§ Objective
Extract every line from each of the entries below, keeping the wording, spelling and order unchanged.

----------------

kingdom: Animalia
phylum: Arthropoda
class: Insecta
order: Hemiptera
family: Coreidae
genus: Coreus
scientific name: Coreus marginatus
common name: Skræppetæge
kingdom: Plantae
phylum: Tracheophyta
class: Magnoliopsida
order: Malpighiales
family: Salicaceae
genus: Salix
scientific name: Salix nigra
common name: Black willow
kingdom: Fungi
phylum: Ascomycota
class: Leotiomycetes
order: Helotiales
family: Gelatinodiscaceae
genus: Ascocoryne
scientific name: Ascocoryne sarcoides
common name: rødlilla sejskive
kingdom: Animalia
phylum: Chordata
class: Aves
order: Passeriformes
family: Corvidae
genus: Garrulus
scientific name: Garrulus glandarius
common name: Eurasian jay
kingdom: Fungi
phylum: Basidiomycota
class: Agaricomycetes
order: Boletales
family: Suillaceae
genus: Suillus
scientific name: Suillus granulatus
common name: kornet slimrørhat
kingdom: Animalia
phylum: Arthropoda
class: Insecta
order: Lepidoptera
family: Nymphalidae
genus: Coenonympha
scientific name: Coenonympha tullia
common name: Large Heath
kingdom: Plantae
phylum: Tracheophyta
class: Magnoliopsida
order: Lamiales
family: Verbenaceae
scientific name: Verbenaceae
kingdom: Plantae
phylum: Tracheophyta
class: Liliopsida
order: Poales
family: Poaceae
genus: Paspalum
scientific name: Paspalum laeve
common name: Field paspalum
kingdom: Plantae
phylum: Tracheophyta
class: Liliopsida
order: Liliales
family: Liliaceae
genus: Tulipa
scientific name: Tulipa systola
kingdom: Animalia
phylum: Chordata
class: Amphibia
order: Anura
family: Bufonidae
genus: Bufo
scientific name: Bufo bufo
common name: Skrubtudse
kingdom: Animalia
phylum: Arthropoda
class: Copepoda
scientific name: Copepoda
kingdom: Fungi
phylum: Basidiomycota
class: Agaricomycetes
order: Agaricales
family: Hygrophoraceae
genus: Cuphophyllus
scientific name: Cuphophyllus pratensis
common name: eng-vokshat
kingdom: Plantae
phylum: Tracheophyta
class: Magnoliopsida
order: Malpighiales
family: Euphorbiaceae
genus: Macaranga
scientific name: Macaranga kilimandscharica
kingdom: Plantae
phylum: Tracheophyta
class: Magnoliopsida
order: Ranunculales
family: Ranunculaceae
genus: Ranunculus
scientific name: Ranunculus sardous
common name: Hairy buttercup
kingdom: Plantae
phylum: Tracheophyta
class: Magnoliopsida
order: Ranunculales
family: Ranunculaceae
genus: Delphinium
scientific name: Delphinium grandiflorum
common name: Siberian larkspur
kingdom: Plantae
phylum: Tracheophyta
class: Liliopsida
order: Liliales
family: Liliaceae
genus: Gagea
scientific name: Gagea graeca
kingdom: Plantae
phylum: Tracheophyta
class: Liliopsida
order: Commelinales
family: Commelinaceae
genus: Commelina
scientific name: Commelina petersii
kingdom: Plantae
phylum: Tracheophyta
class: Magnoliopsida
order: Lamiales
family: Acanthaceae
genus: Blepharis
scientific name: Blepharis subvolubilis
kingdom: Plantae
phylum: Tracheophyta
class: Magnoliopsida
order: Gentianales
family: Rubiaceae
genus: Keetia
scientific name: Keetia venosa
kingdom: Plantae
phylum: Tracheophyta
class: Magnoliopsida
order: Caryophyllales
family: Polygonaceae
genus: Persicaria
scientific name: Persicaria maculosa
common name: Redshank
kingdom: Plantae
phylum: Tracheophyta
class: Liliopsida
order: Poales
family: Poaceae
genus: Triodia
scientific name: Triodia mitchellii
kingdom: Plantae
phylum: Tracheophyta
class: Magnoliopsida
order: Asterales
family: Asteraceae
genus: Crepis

----------------

§ Answer in full
kingdom: Animalia
phylum: Arthropoda
class: Insecta
order: Hemiptera
family: Coreidae
genus: Coreus
scientific name: Coreus marginatus
common name: Skræppetæge
kingdom: Plantae
phylum: Tracheophyta
class: Magnoliopsida
order: Malpighiales
family: Salicaceae
genus: Salix
scientific name: Salix nigra
common name: Black willow
kingdom: Fungi
phylum: Ascomycota
class: Leotiomycetes
order: Helotiales
family: Gelatinodiscaceae
genus: Ascocoryne
scientific name: Ascocoryne sarcoides
common name: rødlilla sejskive
kingdom: Animalia
phylum: Chordata
class: Aves
order: Passeriformes
family: Corvidae
genus: Garrulus
scientific name: Garrulus glandarius
common name: Eurasian jay
kingdom: Fungi
phylum: Basidiomycota
class: Agaricomycetes
order: Boletales
family: Suillaceae
genus: Suillus
scientific name: Suillus granulatus
common name: kornet slimrørhat
kingdom: Animalia
phylum: Arthropoda
class: Insecta
order: Lepidoptera
family: Nymphalidae
genus: Coenonympha
scientific name: Coenonympha tullia
common name: Large Heath
kingdom: Plantae
phylum: Tracheophyta
class: Magnoliopsida
order: Lamiales
family: Verbenaceae
scientific name: Verbenaceae
kingdom: Plantae
phylum: Tracheophyta
class: Liliopsida
order: Poales
family: Poaceae
genus: Paspalum
scientific name: Paspalum laeve
common name: Field paspalum
kingdom: Plantae
phylum: Tracheophyta
class: Liliopsida
order: Liliales
family: Liliaceae
genus: Tulipa
scientific name: Tulipa systola
kingdom: Animalia
phylum: Chordata
class: Amphibia
order: Anura
family: Bufonidae
genus: Bufo
scientific name: Bufo bufo
common name: Skrubtudse
kingdom: Animalia
phylum: Arthropoda
class: Copepoda
scientific name: Copepoda
kingdom: Fungi
phylum: Basidiomycota
class: Agaricomycetes
order: Agaricales
family: Hygrophoraceae
genus: Cuphophyllus
scientific name: Cuphophyllus pratensis
common name: eng-vokshat
kingdom: Plantae
phylum: Tracheophyta
class: Magnoliopsida
order: Malpighiales
family: Euphorbiaceae
genus: Macaranga
scientific name: Macaranga kilimandscharica
kingdom: Plantae
phylum: Tracheophyta
class: Magnoliopsida
order: Ranunculales
family: Ranunculaceae
genus: Ranunculus
scientific name: Ranunculus sardous
common name: Hairy buttercup
kingdom: Plantae
phylum: Tracheophyta
class: Magnoliopsida
order: Ranunculales
family: Ranunculaceae
genus: Delphinium
scientific name: Delphinium grandiflorum
common name: Siberian larkspur
kingdom: Plantae
phylum: Tracheophyta
class: Liliopsida
order: Liliales
family: Liliaceae
genus: Gagea
scientific name: Gagea graeca
kingdom: Plantae
phylum: Tracheophyta
class: Liliopsida
order: Commelinales
family: Commelinaceae
genus: Commelina
scientific name: Commelina petersii
kingdom: Plantae
phylum: Tracheophyta
class: Magnoliopsida
order: Lamiales
family: Acanthaceae
genus: Blepharis
scientific name: Blepharis subvolubilis
kingdom: Plantae
phylum: Tracheophyta
class: Magnoliopsida
order: Gentianales
family: Rubiaceae
genus: Keetia
scientific name: Keetia venosa
kingdom: Plantae
phylum: Tracheophyta
class: Magnoliopsida
order: Caryophyllales
family: Polygonaceae
genus: Persicaria
scientific name: Persicaria maculosa
common name: Redshank
kingdom: Plantae
phylum: Tracheophyta
class: Liliopsida
order: Poales
family: Poaceae
genus: Triodia
scientific name: Triodia mitchellii
kingdom: Plantae
phylum: Tracheophyta
class: Magnoliopsida
order: Asterales
family: Asteraceae
genus: Crepis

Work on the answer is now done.